IL “rumore” della guerra, però, non risparmiò neppure noi; arrivò solo verso l’ultimo anno, quando eravamo ormai vicino al suo epilogo e fu comunque atroce. 

Adesso non è più così. L’Italia è ancora in guerra insieme ai suoi alleati, sta partecipando sul teatro delle operazioni in Paesi lontani, da dove, a noi, non giungono i “rumori” ; quindi ci sentiamo tranquilli e al riparo.

Operazioni ad alto rischio, ha dichiarato il ministro della difesa Martino.

A noi non rimane che guardare le immagini e le scene del conflitto alla televisione, che trasmette le stesse immagini e le stesse scene ripetute per giorni, senza pudore ne rispetto per chi le guarda.

Veramente una strana guerra quella che stiamo facendo e che ci fanno vedere. Durante i tre mesi di conflitto hanno mobilitato navi e aerei, hanno demolito addirittura una montagna e massacrato chissà quanta gente per catturare un uomo, ma quell’uomo è ancora uccel di bosco. Pronto, magari, a  organizzare altri attentati e a scatenare nuovamente la forza bruta del terrorismo.

Al popolo che osserva, più o meno attento e preoccupato, e più o meno informato, viene garantito “panem et circensi, cibo e divertimento.

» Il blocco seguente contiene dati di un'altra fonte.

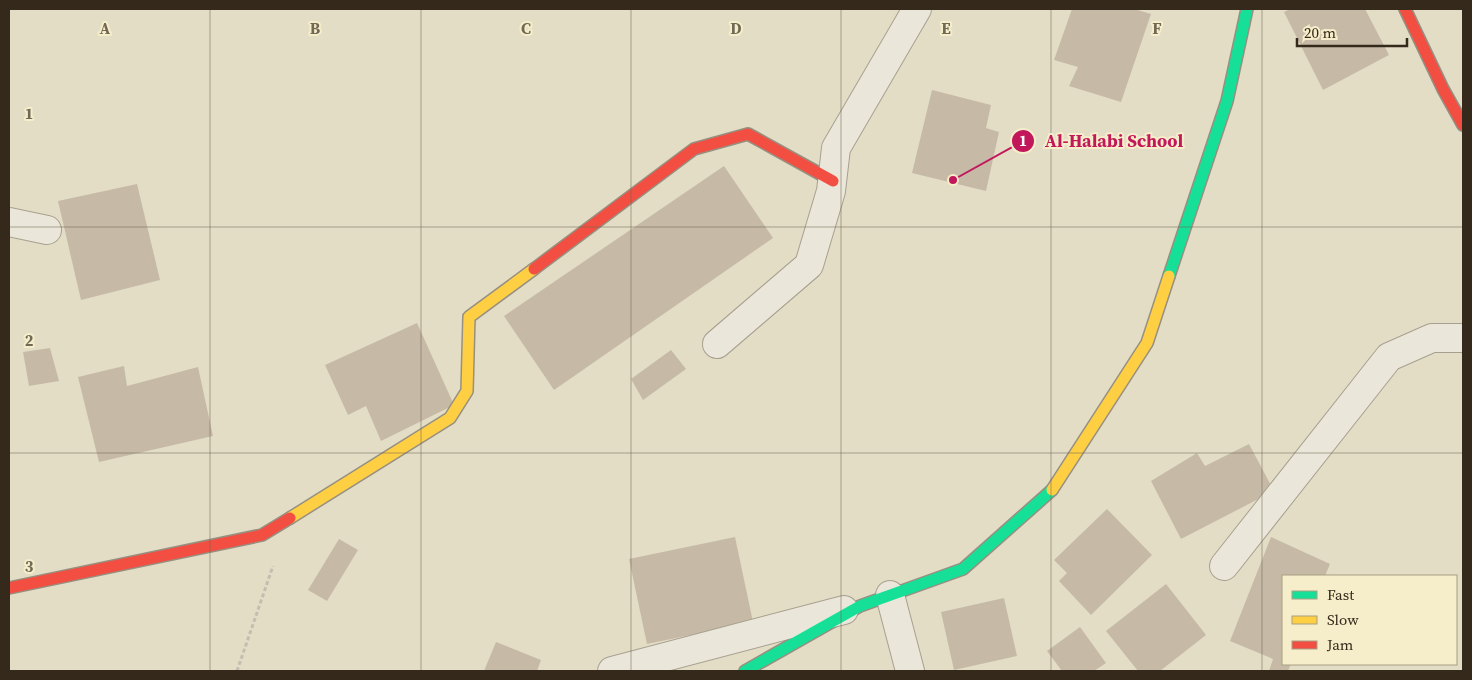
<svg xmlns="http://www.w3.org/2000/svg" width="1472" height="680" viewBox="0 0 1472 680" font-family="'Source Serif 4',serif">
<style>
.building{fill:#c6baa7}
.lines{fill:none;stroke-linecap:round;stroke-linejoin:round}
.street-casing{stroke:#a7a090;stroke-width:30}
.fast-casing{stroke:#979080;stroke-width:14}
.slow-casing{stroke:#979080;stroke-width:14}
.jam-casing{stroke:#979080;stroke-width:14}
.path{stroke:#c3beb0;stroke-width:3;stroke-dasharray:4 2.5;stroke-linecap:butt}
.street{stroke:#eae6d9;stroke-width:28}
.fast{stroke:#16e098;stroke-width:11}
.slow{stroke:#ffcf43;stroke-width:11}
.jam{stroke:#f24e42;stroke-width:11}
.grid{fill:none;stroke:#716856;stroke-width:1;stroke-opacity:0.55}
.grid-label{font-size:16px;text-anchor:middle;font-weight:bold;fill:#716856;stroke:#f6edca;stroke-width:4;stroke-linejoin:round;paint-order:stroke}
.leader{fill:none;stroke:#c2185b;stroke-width:2}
.callout-dot{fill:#c2185b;stroke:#f6edca;stroke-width:2}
.mark-label{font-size:15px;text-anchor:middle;font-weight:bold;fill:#fff}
.callout-label{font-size:18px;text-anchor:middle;font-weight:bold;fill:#c2185b;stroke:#f6edca;stroke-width:4;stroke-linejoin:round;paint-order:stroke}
</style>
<rect width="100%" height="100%" fill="#e3ddc6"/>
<!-- building -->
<g class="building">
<polygon points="1072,9 1134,9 1151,14 1121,102 1069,86 1078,67 1054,60"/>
<polygon points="1290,9 1365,9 1389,55 1323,90 1284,12"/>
<polygon points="932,90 991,105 986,128 999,132 986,191 912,173"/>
<polygon points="724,166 773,238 554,390 504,316"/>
<polygon points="137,184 160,280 81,300 58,201"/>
<polygon points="417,323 454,405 381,441 366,406 348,415 325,365"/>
<polygon points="50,348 59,381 29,386 23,352"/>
<polygon points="671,350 686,369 643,400 631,379"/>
<polygon points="124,366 127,386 198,367 213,436 99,462 78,377"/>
<polygon points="1249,444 1274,491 1181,539 1151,481 1197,453 1205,466"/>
<polygon points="1107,509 1152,555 1091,615 1059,581 1067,573 1054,560"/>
<polygon points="735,537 753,622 647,644 629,559"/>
<polygon points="1271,537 1330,564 1325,576 1283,576 1283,664 1291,664 1288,671 1269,671 1273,659 1230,641"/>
<polygon points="339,539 358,550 327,601 308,590"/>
<polygon points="1166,584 1206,635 1160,671 1138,671 1106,631"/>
<polygon points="1004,598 1017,656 954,670 941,612"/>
<polygon points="1080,627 1106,663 1094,671 1062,671 1047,651"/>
<polygon points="496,642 541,660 537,671 484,671"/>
</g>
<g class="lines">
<!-- street casing -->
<g class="street-casing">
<g id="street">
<polyline points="9,222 47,230"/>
<polyline points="717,344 809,265 831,191 836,148 917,9"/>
<polyline points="1224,566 1389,357 1432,338 1463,338"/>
<polyline points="890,595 910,671"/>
<polyline points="612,671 844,610"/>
</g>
</g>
<!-- fast casing -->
<g class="fast-casing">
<g id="fast">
<polyline points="1169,276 1227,101 1247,9"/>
<polyline points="745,671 860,606 963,569 1052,490"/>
</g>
</g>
<!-- slow casing -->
<g class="slow-casing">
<g id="slow">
<polyline points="1052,490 1147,343 1169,276"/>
<polyline points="290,518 450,418 467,391 469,317 534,269"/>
</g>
</g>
<!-- jam casing -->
<g class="jam-casing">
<g id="jam">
<polyline points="1405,9 1443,89 1463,125"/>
<polyline points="534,269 694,149 748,134 833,181"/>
<polyline points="9,588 262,535 290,518"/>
</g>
</g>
<!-- path -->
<polyline class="path" points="237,671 273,566"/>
<!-- street -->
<use href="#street" class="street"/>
<!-- fast -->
<use href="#fast" class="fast"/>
<!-- slow -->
<use href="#slow" class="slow"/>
<!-- jam -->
<use href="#jam" class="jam"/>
</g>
<!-- grid -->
<path class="grid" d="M210,9V671M421,9V671M631,9V671M841,9V671M1051,9V671M1262,9V671M9,227H1463M9,453H1463"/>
<g class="grid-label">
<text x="105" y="34">A</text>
<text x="315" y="34">B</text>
<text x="526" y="34">C</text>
<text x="736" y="34">D</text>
<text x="946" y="34">E</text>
<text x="1157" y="34">F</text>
<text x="29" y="119">1</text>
<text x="29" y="346">2</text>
<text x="29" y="572">3</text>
</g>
<!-- callouts -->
<path class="leader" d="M953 180L1023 141"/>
<g class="callout-dot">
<circle cx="953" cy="180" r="5"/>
<circle cx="1023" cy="141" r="12"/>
</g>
<g class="mark-label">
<text x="1023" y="146">1</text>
</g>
<g class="callout-label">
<text x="1114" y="147">Al-Halabi School</text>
</g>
<!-- border -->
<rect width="1472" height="680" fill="none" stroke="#34291a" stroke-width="20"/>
<!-- legend -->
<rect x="1282" y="575" width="175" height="90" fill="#f6edca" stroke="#a89f84"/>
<rect x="1292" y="591" width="25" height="8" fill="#16e098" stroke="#a89f84"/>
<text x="1327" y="600" font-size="15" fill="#34291a">Fast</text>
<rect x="1292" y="616" width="25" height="8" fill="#ffcf43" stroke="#a89f84"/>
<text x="1327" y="625" font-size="15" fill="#34291a">Slow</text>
<rect x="1292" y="641" width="25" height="8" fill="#f24e42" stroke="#a89f84"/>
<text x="1327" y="650" font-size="15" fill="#34291a">Jam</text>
<!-- scale -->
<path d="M1297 38v8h110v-8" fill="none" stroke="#34291a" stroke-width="2.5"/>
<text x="1304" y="38" font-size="15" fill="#34291a" stroke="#f6edca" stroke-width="4" paint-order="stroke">20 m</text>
</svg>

E c’è anche un altro fattore narcotizzante per il “popolo”: i soldati che sono in guerra sono tutti volontari, professionisti pagati per fare la guerra. Non è una guerra di popolo!. Anche la guerra è diventata una questione privata; decisa, progettata, e realizzata in termini privatistici: tranne i suoi costi. Sulla misura dei quali per ora il popolo viene tenuto all’oscuro.

Se qualcuno muore durante il conflitto è un affare privato che riguarda soprattutto i suoi superstiti, al di la del cerimoniale funebre che non si nega mai a nessuno.

Ci hanno detto che siamo in guerra contro il terrorismo, che il terrorismo colpisce improvvisamente e senza seguire schemi precostituiti e che noi  come tutto l’occidente siamo in pericolo costante e che, quindi dobbiamo vigilare.

Ma ci hanno anche detto che non bisogna fermarsi a pensare, che bisogna consumare, perché l’economia non può e non deve rallentare i suoi ritmi di crescita, pena la miseria per tutti.

Loro, per primi danno l’esempio: consumando tecnologie, mezzi di trasporto, attrezzature logistiche, tonnellate di esplosivi, di carburante, di vettovaglie. Dicono che lo fanno per proteggerci, per permetterci di continuare a  produrre e consumare gli stessi standard di energia; insomma, per permetterci di mantenere il nostro consueto trend di vita.

E noi ci stiamo!!: Senza preoccuparci (sembra) più di tanto sul conto che alla fine ci verrà presentato. La guerra è lontana, non si sentono il suo rumore, la sua puzza; non si odono l’urlo e la disperazione dei feriti, degli orfani e delle vedove. Guardando la televisione tutto questo non si sente e non si ode: si vede solo quello che "loro“ decidono di farci vedere. Amen.

Buon Natale, un natale di guerra, ma non si sente e non si vede.